Robert Lempert is an expert in science and technology policy, with a special focus in climate change, energy, and the environment. An internationally known scholar in the field of decisionmaking under conditions of deep uncertainty, he is a Fellow of the American Physical Society, a member of the National Academy of Science's Climate Research Committee, and a member of the Council on Foreign Relations. He is now completing a study on the Federal role in terrorism insurance and is leading a large, multiyear effort funded by the National Science Foundation on improving decisionmaking under uncertainty.

How Do You Make Policies and Decisions When the Future Is Deeply Uncertain?

When we can capture future uncertainties fairly well, we have some effective tools to help in making decisions or policies.

That's true. For years, policy analysts at places like RAND have relied on decision analytic techniques, ranging from decision trees to Monte Carlo analysis, to help policymakers make better decisions.

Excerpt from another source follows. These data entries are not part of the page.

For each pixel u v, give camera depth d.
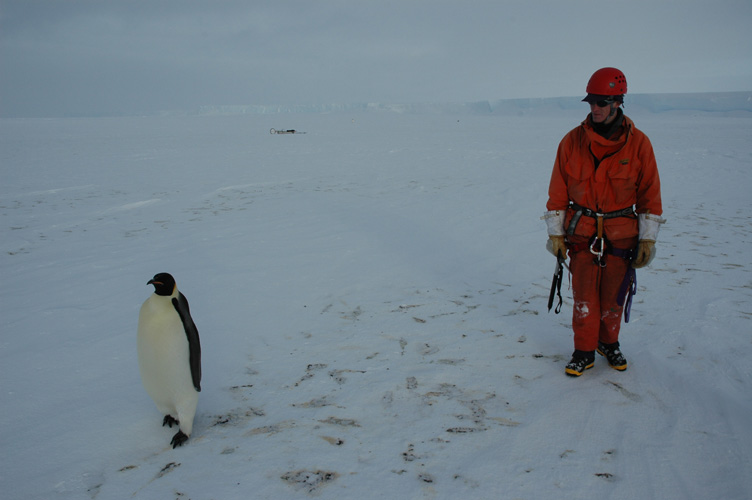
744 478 2.22
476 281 5.02
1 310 4.40
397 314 4.18
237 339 3.72
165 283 2.30
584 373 3.16
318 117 97.75
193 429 2.63
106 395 2.99
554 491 2.14
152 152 21.12
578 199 2.97
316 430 2.60
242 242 6.55
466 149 21.88
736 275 5.00
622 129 2.82
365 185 11.75
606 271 3.01
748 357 3.28
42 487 2.20
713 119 68.94
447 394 2.93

As commonly used, these approaches are extraordinarily effective when uncertainty is well-characterized. When you can assign probabilities to each uncertainty, those probabilities can be used to identify a best (or optimal) decision or policy.

But what happens when the future is deeply uncertain?

When uncertainty is particularly large—large enough that we cannot characterize it well—such traditional decision analytic approaches are error-prone or just plain difficult to use. For example, uncertainties for which there are either no data or poor data are often left out of the analysis entirely, which means decisionmakers can severely underestimate problems. And if policymakers can't agree on probabilities for some uncertainties, you can end up with gridlock within a business or organization. Finally, some vital information about potential opportunities or risks simply does not fit well within the traditional approach; as a result, it gets left out, which can leave decision- or policymakers vulnerable to unpleasant surprises down the road.

You rely on a different approach in dealing with decisionmaking under deep uncertainty.

The traditional approach relies on a "predict-then-act" paradigm. Our basic idea is to free ourselves from that paradigm—from the need to precisely predict the future before acting—by using computer simulation to help identify and assess strategies that work over a wide range of plausible futures. Instead of eliminating uncertainty, we highlight it and then find ways to manage it.

You call the approach Robust Decision Making, or RDM. How does it work?

RDM exploits the recent trends in computer simulation to create hundreds to millions of plausible futures and then relies on search algorithms, interactive visualization, and statistical analyses to help users identify "robust" strategies that perform well—regardless of whether the most uncertain assumptions turn out as expected—and then characterize the few deep uncertainties most important in choosing among strategies. Often, a robust strategy will sacrifice only a small amount of performance in the best-estimate case while significantly improving a business's or organization's performance if the future takes a turn toward the unexpected.

You've used RDM in a number of situations so far. Can you talk a little about some of them?

One of the more recent uses was in trying to help policymakers assess policy options for renewing the Terrorism Risk Insurance Act, or TRIA, which was established after the 9/11 attacks. TRIA is set to expire at the end of 2007, unless Congress takes further action. But deciding what to do is very hard, precisely because this type of decision is fraught with deep uncertainties.

Such as?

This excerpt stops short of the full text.